MPIの基本-MPIでHello World-
はじめに
MPIのプログラミング方法についての記述が少ないので書いてみることにしました。
MPIとは
MPI(Message Passing Interface)とは、分散メモリ型並列計算機に使用される並列ライブラリの仕様です。仕様ですのでこの仕様に準じたコンパイラをコンパイラ作成者などが作成します。
仕様はここにあります。ターゲットはC/C++/FORTRANです。
分散メモリ型並列計算機とは
分散メモリ型並列計算機とはメモリ空間を共有しないでデータをやりとりしながら並列計算を実現する方式の計算機のことを指します。これの対義的なものとして「共有メモリ型並列計算機」があります。
よくある並列計算機は計算機同士をネットワークで接続して協調動作をする「クラスタ計算機」があり、パソコンなどでそれを実現しているもので「PCクラスタ」があります。
MPIの特徴
基本的にはデータの送受信を明示的に関数で埋め込む形です。
この仕様を満たしているコンパイラは多くあり、小さなPCクラスタから大型なクラスタ、代表的なものとして富岳などのスーパーコンピュータでも使えます。
MPIでHello World
では早速並列化してみましょう。
まずは一般的なHello World
をC言語で書いてみましょう。
#include<stdio.h>
int main(int argc,char *argv[])
{
printf("Hello World!\n");
}
コンパイルして実行します。
$ gcc -o hello hello.c
$ ./hello
Hello World!
これにMPIの関数を組み込んで並列化しましょう。
今はPCのCPUでも複数のコアを持っているので複数のMPIプロセスを立ち上げて実施することができます。

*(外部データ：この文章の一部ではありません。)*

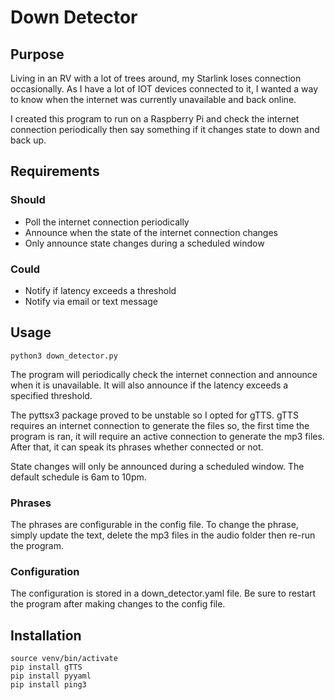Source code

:# Down Detector

## Purpose

Living in an RV with a lot of trees around, my Starlink loses connection occasionally.
As I have a lot of IOT devices connected to it, I wanted a way to know when the internet 
was currently unavailable and back online.

I created this program to run on a Raspberry Pi and check the internet connection periodically
then say something if it changes state to down and back up.


## Requirements
### Should
* Poll the internet connection periodically
* Announce when the state of the internet connection changes
* Only announce state changes during a scheduled window

### Could
* Notify if latency exceeds a threshold
* Notify via email or text message


## Usage

    python3 down_detector.py
    
The program will periodically check the internet connection and announce when it is unavailable. It will
also announce if the latency exceeds a specified threshold.

The pyttsx3 package proved to be unstable so I opted for gTTS. gTTS requires an internet connection
to generate the files so, the first time the program is ran, it will require an active connection
to generate the mp3 files. After that, it can speak its phrases whether connected or not.

State changes will only be announced during a scheduled window. The default schedule is 6am to 10pm.

### Phrases
The phrases are configurable in the config file. To change the phrase, simply update
the text, delete the mp3 files in the audio folder then re-run the program.

### Configuration

The configuration is stored in a down_detector.yaml file.
Be sure to restart the program after making changes to the config file.

## Installation
    source venv/bin/activate
    pip install gTTS
    pip install pyyaml
    pip install ping3

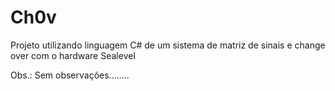# Ch0v
Projeto utilizando linguagem C# de um sistema de matriz de sinais  e change over com o hardware Sealevel 


Obs.: Sem observações........
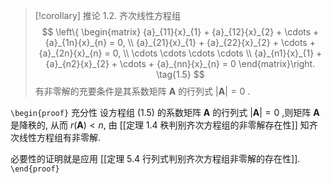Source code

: > [!corollary] 推论 1.2. 
> 齐次线性方程组
> $$
> \left\{ \begin{matrix} {a}_{11}{x}_{1} + {a}_{12}{x}_{2} + \cdots + {a}_{1n}{x}_{n} = 0, \\ {a}_{21}{x}_{1} + {a}_{22}{x}_{2} + \cdots + {a}_{2n}{x}_{n} = 0, \\ \cdots \cdots \cdots \cdots \\ {a}_{n1}{x}_{1} + {a}_{n2}{x}_{2} + \cdots + {a}_{nn}{x}_{n} = 0 \end{matrix}\right. \tag{1.5}
> $$
> 有非零解的充要条件是其系数矩阵 $\mathbf{A}$ 的行列式 $\left| \mathbf{A}\right| = 0$ .

`\begin{proof}`
充分性 
设方程组 (1.5) 的系数矩阵 $\mathbf{A}$ 的行列式 $\left| \mathbf{A}\right| = 0$ ,则矩阵 $\mathbf{A}$ 是降秩的, 从而 $r\left( \mathbf{A}\right) < n$, 由 [[定理 1.4 秩判别齐次方程组的非零解存在性]] 知齐次线性方程组有非零解. 

必要性的证明就是应用 [[定理 5.4 行列式判别齐次方程组非零解的存在性]]. 
`\end{proof}`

まずは、MPIが解釈できるコンパイラの導入をします。今回はDebianで入れることのできたMPICHを例に挙げます。
$ sudo apt install mpich
そして、MPIを導入したHello Worldを実装します。
#include <stdio.h>
#include <mpi.h>
int main(int argc, char *argv[])
{
MPI_Init(&argc,&argv);
printf("Hello World!!\n");
MPI_Finalize();
}
ヘッダファイルとMPI_Init()
関数およびMPI_Finalize()
関数に挟まれた領域ではプログラムが並列に動くように設計されています。なおこのふたつの関数は実行するソースコードで一回しか呼ぶことはできず、一回以上呼ばれたときの挙動は保証されていません。
では、これをコンパイルします。コンパイルにはMPICHが持つコンパイルコマンドmpicc
を使います。
$ mpicc -o mpi_hello mpi_hello.c
その後実行しましょう。実行にはMPICHが持つ実行コマンドmpiexec
を使います。今回は5個のMPIプロセスを立ち上げて実行します。
$ mpiexec -np 5 ./mpi_hello
Hello World!!
Hello World!!
Hello World!!
Hello World!!
Hello World!!
おわりに
MPIのプログラムの初歩の初歩の初歩を書いてみました。勿論超序盤なのでこれからもっと詳しいことを書いてみたいと思います。